In the Russian version of the copyright statement, the restrictions appear even more stringent. Only blogs and homepages of individuals may use any resources. Some exception is made for educational and informational sites, and a few other organizations. In no way is it compatible with CC-BY.
-ilya
On Mon, Jul 6, 2009 at 10:49 AM, Brian McNeil brian.mcneil@wikinewsie.orgwrote:
I would actually point fr.wikinews at my interpretation and get them to stop copying from RIA until they get that clarified.
Remember, copyright automatically reserves all the rights for the content creator. It is through copyleft licensing that you deliberately give up rights.
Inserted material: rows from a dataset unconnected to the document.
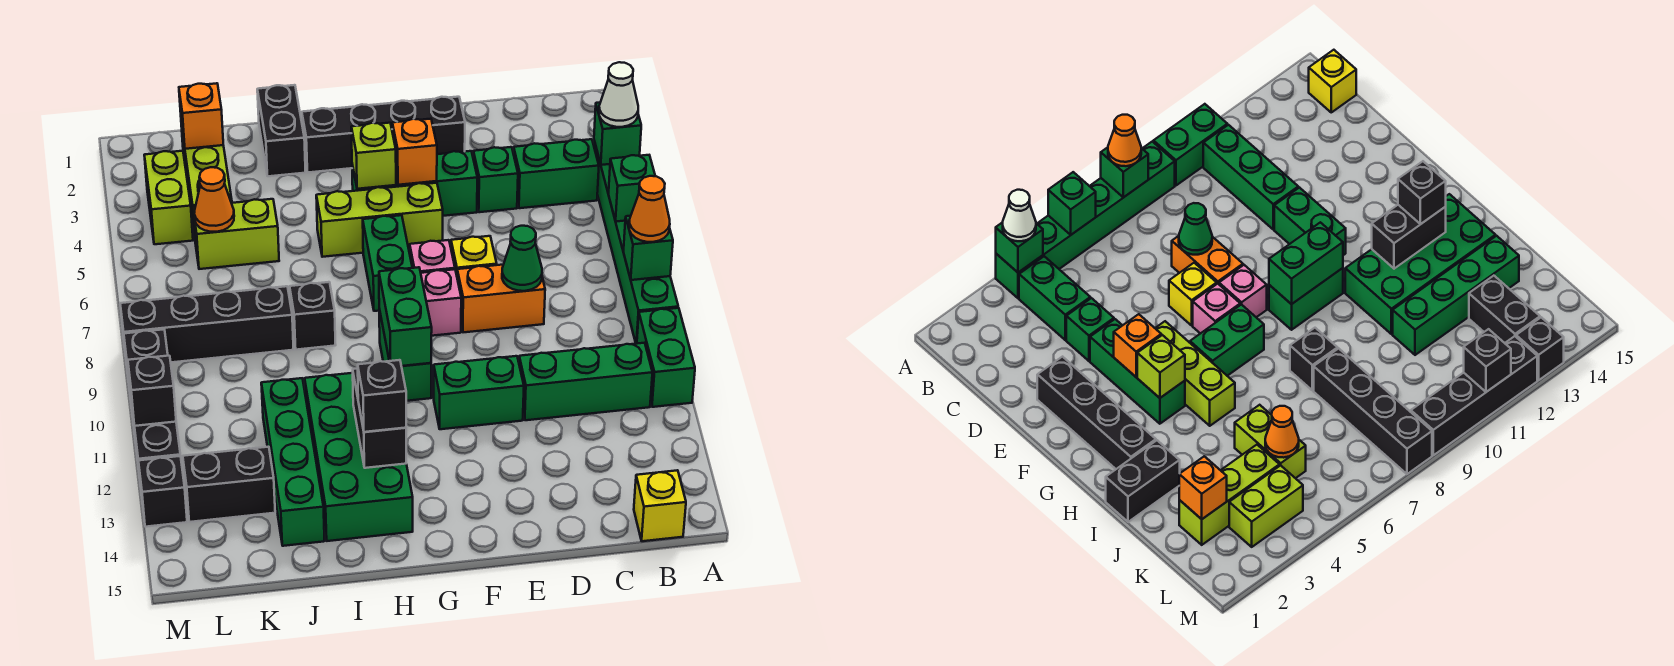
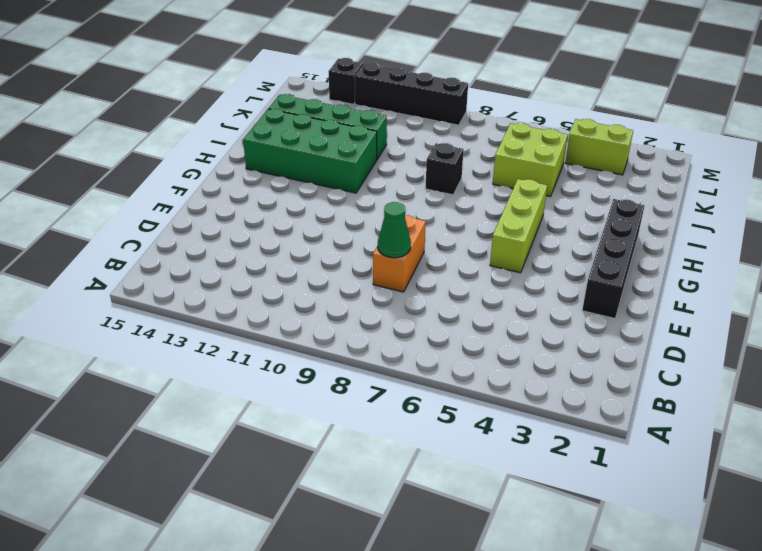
lime 2x2 brick [493,123,568,196] -> lime 1x2 brick [193,199,279,269]
none -> green 1x6 brick [594,141,678,344]
none -> green 1x2 brick [637,308,695,407]
none -> green 1x2 brick [514,139,599,208]
none -> green 1x3 brick [519,343,652,420]

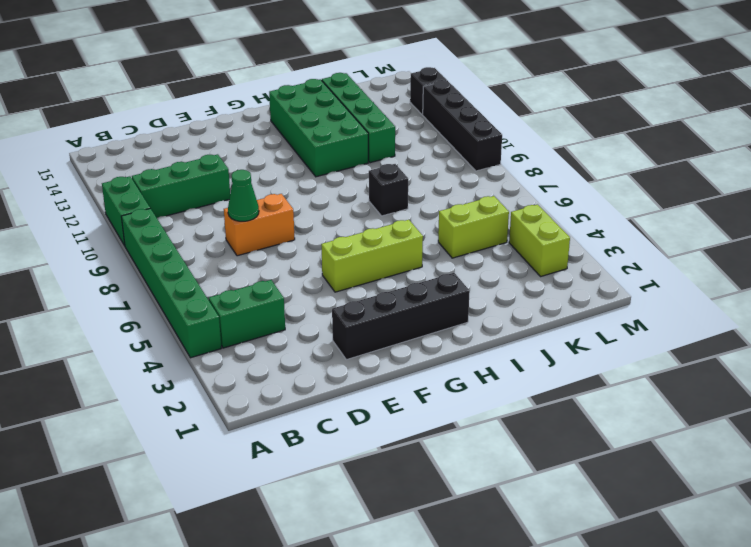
none -> yellow 1x1 brick [634,470,686,541]
none -> green 1x1 brick [473,147,518,212]
none -> green 1x3 brick [352,151,477,216]
none -> yellow 1x1 brick [451,236,497,275]

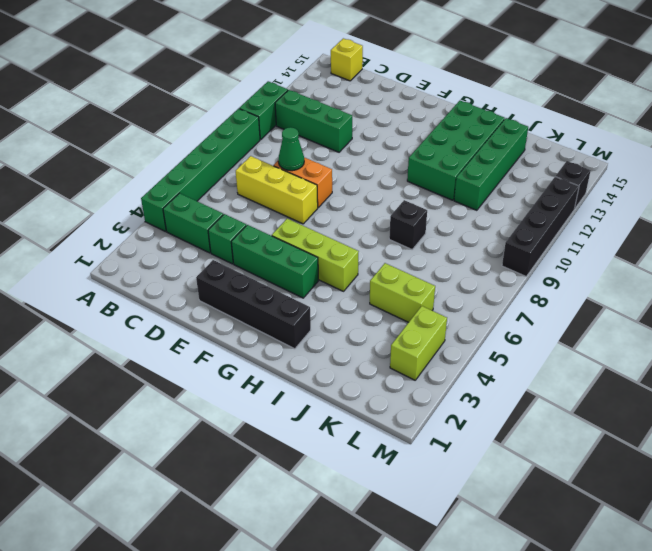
yellow 1x3 brick [236,156,318,224] -> yellow 1x1 brick [451,236,497,275]
none -> green 1x2 brick [434,356,524,429]
none -> pink 1x1 brick [410,240,455,273]
none -> pink 1x1 brick [421,269,461,336]
none -> green 1x2 brick [363,215,412,311]

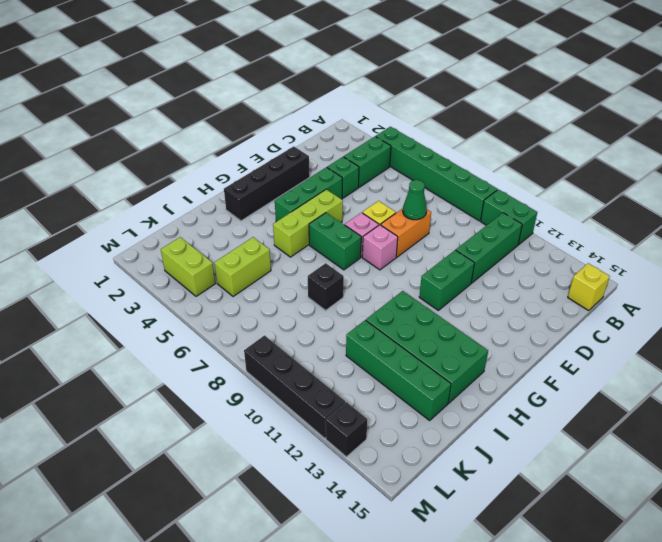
none -> green 1x2 brick [379,309,431,401]
none -> black 1x2 brick [257,85,306,176]
none -> black 1x4 brick [120,286,294,362]
none -> lime 1x3 brick [181,125,232,237]

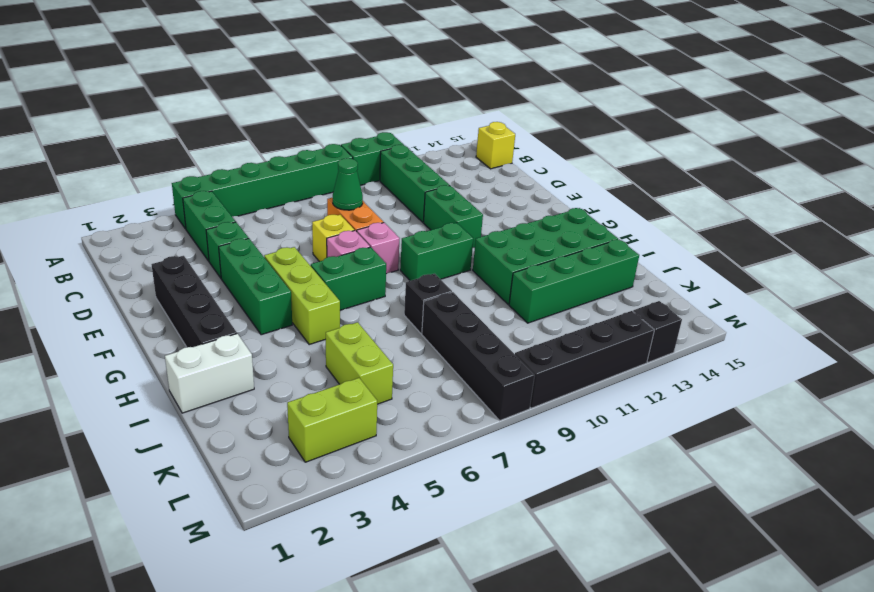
white 1x2 brick [165,334,254,413] -> black 1x2 brick [257,85,306,176]
none -> lime 1x3 brick [181,125,232,237]
none -> black 1x2 brick [183,447,275,522]
none -> green 1x1 brick [594,102,641,165]
none -> green 1x1 brick [609,155,655,222]

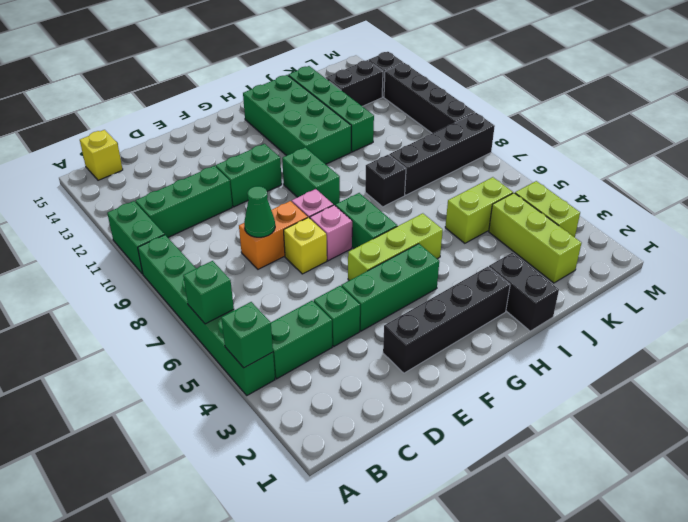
none -> green 1x1 brick [623,216,673,280]
none -> orange 1x1 brick [392,119,437,185]
none -> lime 1x1 brick [351,123,396,189]
none -> green 1x2 brick [379,267,432,366]

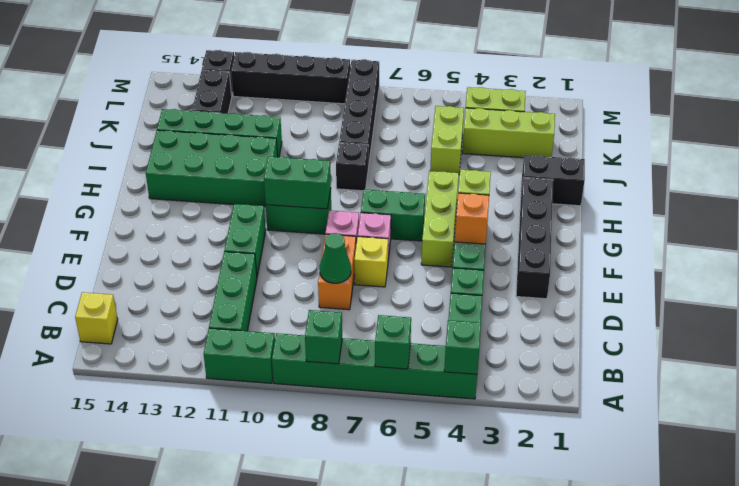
none -> black 1x2 brick [353,369,406,468]
none -> orange 1x1 brick [179,83,223,149]
none -> orange 1x1 cone [194,167,234,232]
none -> black 1x1 brick [128,356,176,426]

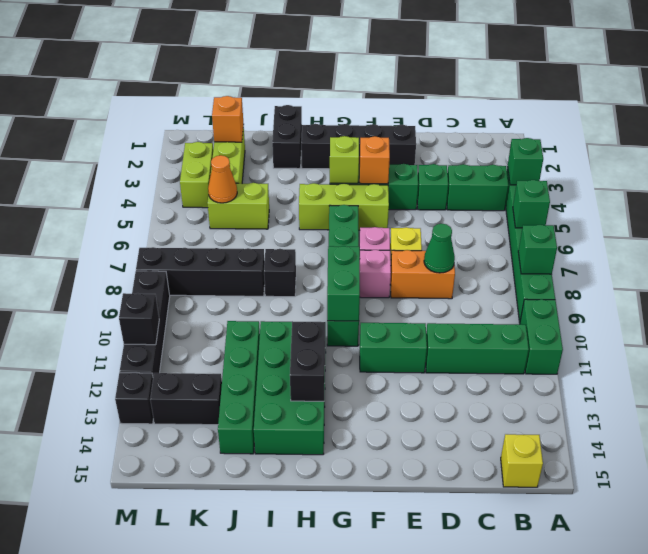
none -> white 1x1 cone [599,62,638,127]
none -> orange 1x1 cone [629,176,670,242]
none -> black 1x1 brick [358,360,406,432]

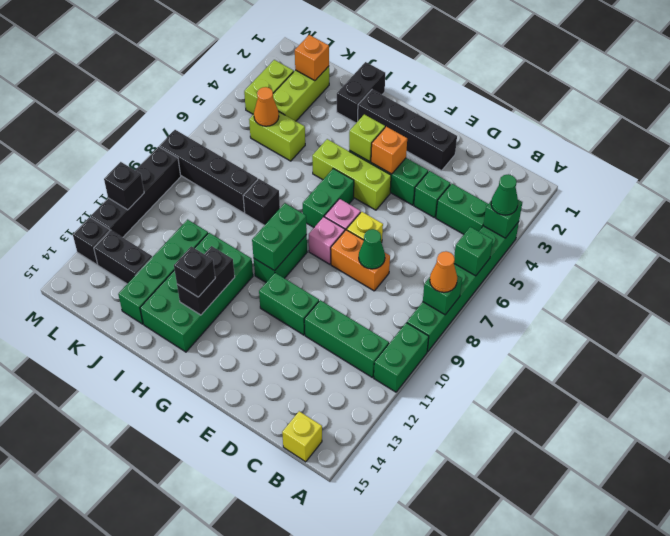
green 1x1 cone [491,174,518,215] -> white 1x1 cone [599,62,638,127]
In the absence of a link to a CC license or a public domain notice you can assume works cannot be copied.
Brian.
-----Original Message----- From: wikinews-l-bounces@lists.wikimedia.org [mailto:wikinews-l-bounces@lists.wikimedia.org] On Behalf Of Joe Anderson Sent: 06 July 2009 10:02 To: wikinews-l@lists.wikimedia.org Subject: Re: [Wikinews-l] Ria Novosti
On 2009-07-05 23:16:58 +0100, "Brian McNeil" brian.mcneil@wikinewsie.org said:
Okay.
I might drop them an email later to confirm (especially considering FR Wikinews are).